Why does this matter?
Misuse of CLT
A common assumption is that with a large enough sample, we can assume a normal distribution. Specifically, textbooks will often claim that about 30 observations are enough to assume normality. Perhaps this is because of how frequent t-tests are in science, and after about 30 samples the studentized t distribution converges to a normal distribution (explained in Kwak and Kim, 2017). Regardless, this is problematic for two reasons. First, as we saw in this exercise, not all distributions converge at the same rate. Second, the CLT is important for instances where we are interested in the average, not just individual samples. Taking averages is a common technique for studying things in nature, but it's not always the best way, especially in human movement contexts. For example, consider Dagmar Sternad's 2018 paper titled It's not (only) the mean that matters: variability, noise, and exploration in skill learning or that we, as exercise professionals and sports scientists, are often working with individuals, not populations. This is not to say that computing means and standard deviations are not important to (movement) scientists or other professionals. Instead, we need to be careful that they contribute to helping answer our specific questions and that we're not misusing the CLT in the process.
Answering important questions in science
The Pareto distribution, as outlined in the previous section, is not the only fat-tailed distribution. For example, power laws are also fat-tailed. Bruce West (2010) has discussed that the variations in healthy physiological (and biomechanical) fluctuations, such as inter-beat intervals of the heart, switching times in vision, inter-stride intervals during gait, brain wave data from EEGs, and inter-breath intervals give rise to time series with (inverse) power-law distributions.

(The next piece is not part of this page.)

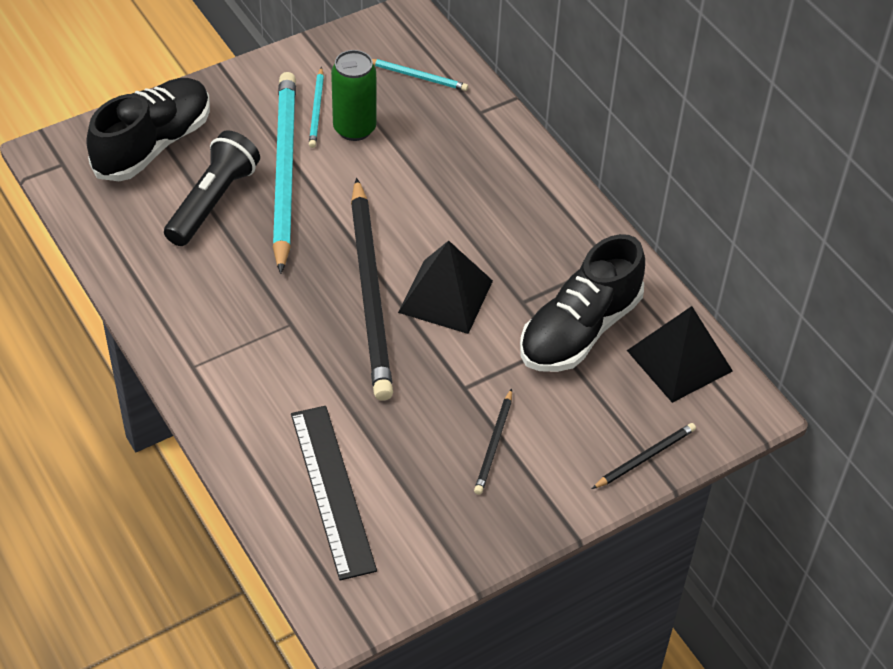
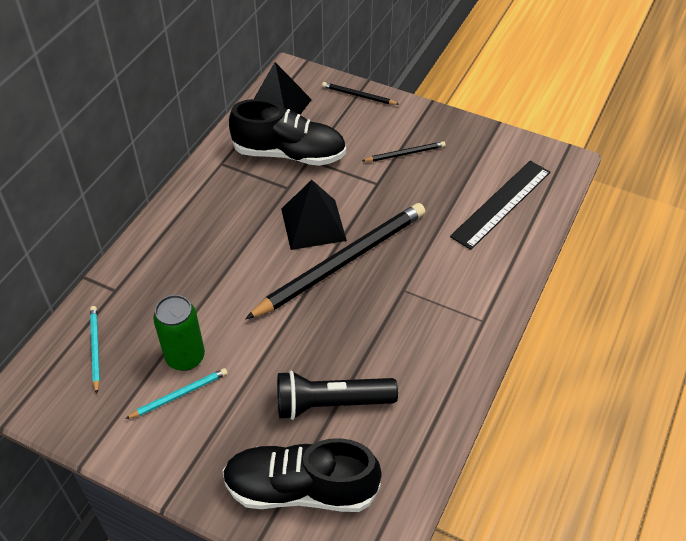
camera: 120 degrees left, 0 degrees up
turquoise pencil [273,72,296,274] -> none

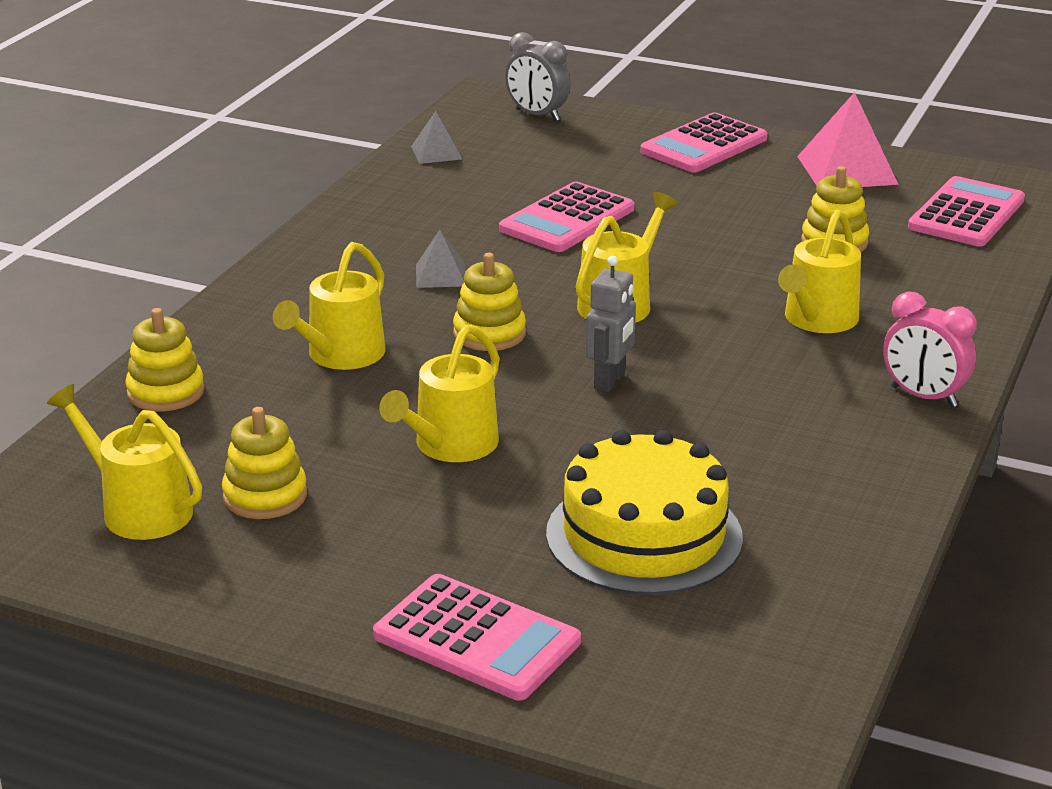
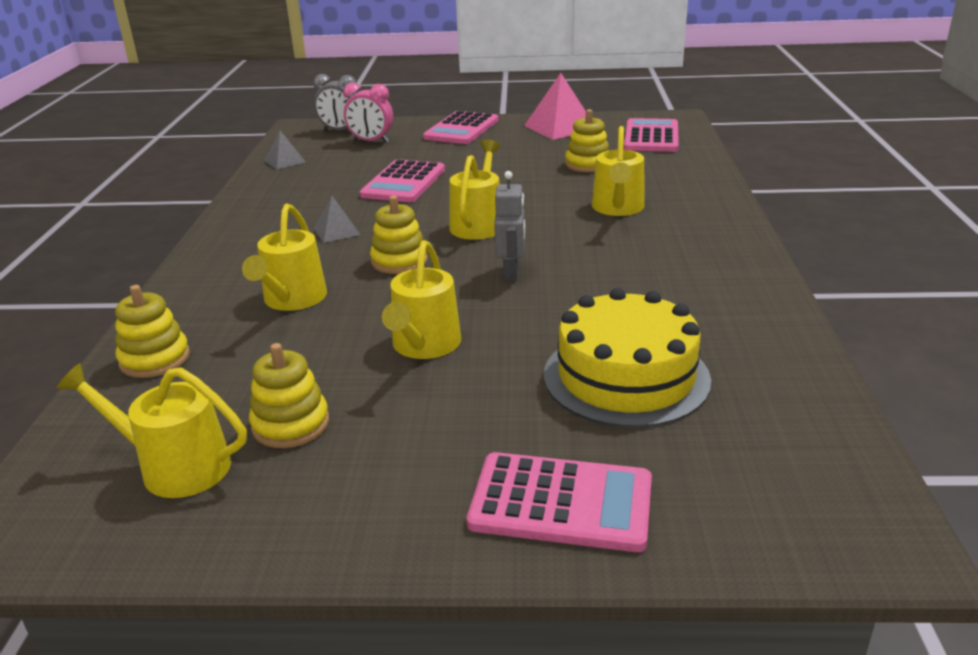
camera: 20 degrees left, 0 degrees up
pink clock [883,291,977,407] -> pink clock moved to [343,83,393,143]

To put this, and all the numbers we've talked about so far, in perspective, it's highly likely that we wouldn't be able to collect enough samples for our random variables to converge to a normal distribution. For example, let's assume that we want to compute heart rate variability (HRV) using the standard deviation of a Gaussian distribution. The average human's heart beats about \(3\times 10^{10}\) times in their life, and we know from previous research there are long-range correlations in these data due to the complexity of physiological processes. Therefore, let's assume the power-law distribution of HRV has similar properties to the Pareto distribution (this isn't a perfect assumption, but it'll work for this example). Since we need about 10\(^{13}\) summations to converge to a normal distribution, we wouldn't be able to collect enough heart rate data in a lifetime to assume we have normally distributed data. Therefore, our use of a Gaussian standard deviation for this data may not be warranted from a statistical perspective (although, I must concede that this doesn't mean using a standard deviation for this data is entirely useless either, given the progress made from even these suboptimal statistical methods).
With that said, traditional statistical tools are going to be limited in our understanding of human health. Perhaps this is another reason why predicting injuries, especially with classic statistical tools, is incredibly difficult. Therefore, using other nonparametric statistics or nonlinear tools and techniques will attenuate some of these issues and allow for increased progress in science. Future articles will expand on these tools.